PROBLEM DESCRIPTION: Render every line of the records below as a two-column Markdown table, with a running count under "Row" and the line's text under "Record line", skipping blank lines.

INPUT DATA:
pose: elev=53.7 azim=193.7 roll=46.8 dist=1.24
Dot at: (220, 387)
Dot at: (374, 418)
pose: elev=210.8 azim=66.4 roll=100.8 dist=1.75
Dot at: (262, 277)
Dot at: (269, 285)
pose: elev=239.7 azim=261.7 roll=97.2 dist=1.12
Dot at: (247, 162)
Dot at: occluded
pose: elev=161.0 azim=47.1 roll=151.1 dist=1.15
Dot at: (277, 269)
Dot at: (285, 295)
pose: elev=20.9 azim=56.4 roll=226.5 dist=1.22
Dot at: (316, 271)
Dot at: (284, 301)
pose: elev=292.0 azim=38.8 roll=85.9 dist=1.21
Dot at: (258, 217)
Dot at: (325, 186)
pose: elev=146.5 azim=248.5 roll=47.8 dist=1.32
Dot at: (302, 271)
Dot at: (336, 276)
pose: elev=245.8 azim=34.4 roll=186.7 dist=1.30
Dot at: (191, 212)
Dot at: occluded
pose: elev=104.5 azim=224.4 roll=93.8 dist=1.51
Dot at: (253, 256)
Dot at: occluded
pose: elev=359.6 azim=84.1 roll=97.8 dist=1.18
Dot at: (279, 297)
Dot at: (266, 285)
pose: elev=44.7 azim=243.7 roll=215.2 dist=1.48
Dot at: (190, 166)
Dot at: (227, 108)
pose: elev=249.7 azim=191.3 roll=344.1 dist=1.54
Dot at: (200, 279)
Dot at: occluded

FINISHED EXERCISE:
| Row | Record line |
|---|---|
| 1 | pose: elev=53.7 azim=193.7 roll=46.8 dist=1.24 |
| 2 | Dot at: (220, 387) |
| 3 | Dot at: (374, 418) |
| 4 | pose: elev=210.8 azim=66.4 roll=100.8 dist=1.75 |
| 5 | Dot at: (262, 277) |
| 6 | Dot at: (269, 285) |
| 7 | pose: elev=239.7 azim=261.7 roll=97.2 dist=1.12 |
| 8 | Dot at: (247, 162) |
| 9 | Dot at: occluded |
| 10 | pose: elev=161.0 azim=47.1 roll=151.1 dist=1.15 |
| 11 | Dot at: (277, 269) |
| 12 | Dot at: (285, 295) |
| 13 | pose: elev=20.9 azim=56.4 roll=226.5 dist=1.22 |
| 14 | Dot at: (316, 271) |
| 15 | Dot at: (284, 301) |
| 16 | pose: elev=292.0 azim=38.8 roll=85.9 dist=1.21 |
| 17 | Dot at: (258, 217) |
| 18 | Dot at: (325, 186) |
| 19 | pose: elev=146.5 azim=248.5 roll=47.8 dist=1.32 |
| 20 | Dot at: (302, 271) |
| 21 | Dot at: (336, 276) |
| 22 | pose: elev=245.8 azim=34.4 roll=186.7 dist=1.30 |
| 23 | Dot at: (191, 212) |
| 24 | Dot at: occluded |
| 25 | pose: elev=104.5 azim=224.4 roll=93.8 dist=1.51 |
| 26 | Dot at: (253, 256) |
| 27 | Dot at: occluded |
| 28 | pose: elev=359.6 azim=84.1 roll=97.8 dist=1.18 |
| 29 | Dot at: (279, 297) |
| 30 | Dot at: (266, 285) |
| 31 | pose: elev=44.7 azim=243.7 roll=215.2 dist=1.48 |
| 32 | Dot at: (190, 166) |
| 33 | Dot at: (227, 108) |
| 34 | pose: elev=249.7 azim=191.3 roll=344.1 dist=1.54 |
| 35 | Dot at: (200, 279) |
| 36 | Dot at: occluded |